No news is good news at this point

We have not yet heard the results of the colonoscopy from last week. They are treating it as if she is positive for GvHD. Or at least, they are trying to “get ahead of” it. She’s taking a steroid called Budesonide, possibly instead of something called prednisolone, which I’ve read that other transplant patients take. It seems to have fewer side effects (though she complains it makes her mouth taste funny). Among other things, Budesonide is used to treat inflammatory bowels.

Beth got up and showered to go to church on Sunday, but the shower tuckered her out, and she’s still suffering from a bit of a GI ailment, so she ended up not doing much at all over the weekend. And generally, she’s just been resting in bed and not feeling too poorly.

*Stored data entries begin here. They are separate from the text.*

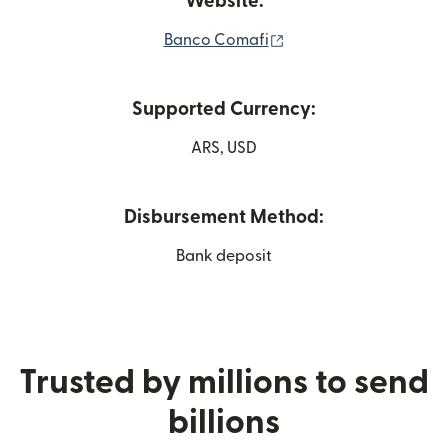
Website:
(opens in new window
Banco Comafi
Supported Currency:
ARS, USD
Disbursement Method:
Bank deposit
Trusted by millions to send
billions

She has crossed a kind of magic moment in her recovery — she’s now passed out of that “first 100 days”, which are marked by “Acute Graft vs Host Disease” (GvHD) and she’s moved into that period extending from day 90 to one year, “Chronic Graft vs Host Disease”. The two of these are similar, but they have different sets of symptoms. The acute phase is more well defined, and GvHD consists of (a) skin ailments, (b) gastro-intestinal ailments, and (c) liver ailments. The chronic phase is really much less well defined.

From the Chronic Graft vs Host link (which is a 2005 medical paper):

Summary Chronic graft versus host disease (GVHD) remains today one of the most vexing late complications of allogeneic stem cell transplantation. Occurring a minimum of 100 days following stem cell transplantation, approximately 50% of patients will experience some degree of chronic GVHD … Chronic GVHD most commonly affects the skin, liver, eyes or the mouth, however multiple other sites may also be affected. Chronic GVHD and the medications used to treat it result in a profoundly immunocompromised state. Death due to severe chronic GVHD is usually a consequence of infectious complications. Standard treatment for severe chronic GVHD is a combination of cyclosporine and prednisone. An alternating day regimen of these two agents prolongs survival and reduces drug-related adverse events …. The 10-year survival of patients with mild chronic GVHD is approximately 80%, but is less than 5% for patients affected by severe chronic GVHD.

She has an appointment scheduled for Thursday morning with Dr Rossetti, and I believe I’d like to take her to this one, just so that I can ask him what he’s now looking for with respect to this chronic phase. (But as we’ve found out, there are no guarantees).

A little bit of graft-vs-host

One writer with CMML wrote that she was on “decitabine 5 days a month for 9 months now. I am in remission but must stay on the chemo”. Later, she said she was “still undecided whether to go with the SCT [stem cell transplant, or bone marrow transplant] or just stay on the chemo.”

I’ve posted on several occasions something that I called “an account of a successful bone marrow transplant”. That individual had the transplant on June 21 – some four months ago. Now, here’s what he’s going through:

Recovery is still ongoing. Last week’s blood test showed increases in white & red blood cells but a decrease in platelets. Doctor wants me back in this week for another blood test. I’m also experiencing some lower bowl discomfort. Doctor prescribed some Prednisone and Dicyclomine. I’ve also removed all dairy from my diet and I feel much better. The possibility exists that there could be a little “Graft vs. Host Disease” (GVHD) going on but, it could also be the prophylactic drugs I take every day causing havoc with my digestive tract. Good luck with the doctors and your decision. Personally, in my case, I looked at chemo as a band-aid and the transplant as the “fix”…but that’s me.

One of the reasons why they go for a “10/10” match on the DNA (HLA) is to try to manage the “graft vs host”. You want some of it, for the “graft vs leukemia” effect. But you don’t want so much that the new tissue (stem cells and blood) rejects its new host body.